To navigate narrative landscapes successfully—especially when they grow beyond local spaces to take on continental dimensions through the scalability provided by the SenseMaker software—decision makers will need to develop abilities in interpretation we haven’t seen represented in our leaders in generations (if ever on this scale). Neither the facilitation process we learned on the first two days of the course, nor the software we got to know on the third day, do the work for us. On the contrary, they provide us with large quantities of signified raw material on a finely granular level to work with, and leaders will have to learn how to make sense of what they are given access to.
Because of this, as consultants we are going to have more, not less to do. Leaders will want to turn to someone to teach them hermeneutical skills (something definitely not taught in business schools), and training will take a new direction. Facilitators skilled in managing the pure process of communication will be given phenomenological material to ground their work in (helping to avoid the nebulousness facilitation processes can fall prey to when they become theoretical or purely psychological). But they will also need the experience to know how to keep discussions about stories from mirroring the fragmentation of the stories themselves, and to boil them down to safe-fail experiments for solutions. Even more importantly, consultants will have to prepare their clients to understand complex strategies approaches in advance of any particular project, as otherwise there will be no basis in a common understanding of the options to get a project off the ground.

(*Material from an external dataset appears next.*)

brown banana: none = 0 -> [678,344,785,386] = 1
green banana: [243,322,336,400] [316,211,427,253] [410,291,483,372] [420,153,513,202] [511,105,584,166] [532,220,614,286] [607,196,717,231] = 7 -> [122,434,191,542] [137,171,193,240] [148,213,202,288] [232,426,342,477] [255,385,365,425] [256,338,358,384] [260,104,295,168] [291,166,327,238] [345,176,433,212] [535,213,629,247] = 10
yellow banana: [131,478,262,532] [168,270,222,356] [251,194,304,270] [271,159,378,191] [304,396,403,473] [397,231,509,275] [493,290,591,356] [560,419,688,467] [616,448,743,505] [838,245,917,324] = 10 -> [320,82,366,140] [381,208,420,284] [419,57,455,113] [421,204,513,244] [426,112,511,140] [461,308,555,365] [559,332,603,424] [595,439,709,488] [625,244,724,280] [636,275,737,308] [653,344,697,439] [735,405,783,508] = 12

A colleague with many years of experience in strategy consulting, who accompanied me to the seminar, reflected over coffee in the evening that interpretation and coaching is what (his kind of) strategy consulting has always been about. Benchmarking, four-field matrices and the myriad of other analytic tools have been but trojan horses used to enter the gates in the walls of scientific management that have been erected around business over the past years, behind which the actual job of decision making and consulting gets done. Especially in the large consultancies, this entry tactic has been confused with the strategic work it is meant to lead to. Billing kpi’s destroy not only innovation, but also the good judgement that develops over many years of practice in interpreting complex realities and experimenting with solutions.
The Cognitive Edge approach puts the living, messy reality of human doing at the centre of the management and consulting stage again—and gives us some good approaches to hand to get back to the business of learning good judgment and experimental process in dealing with business, government and social challenges.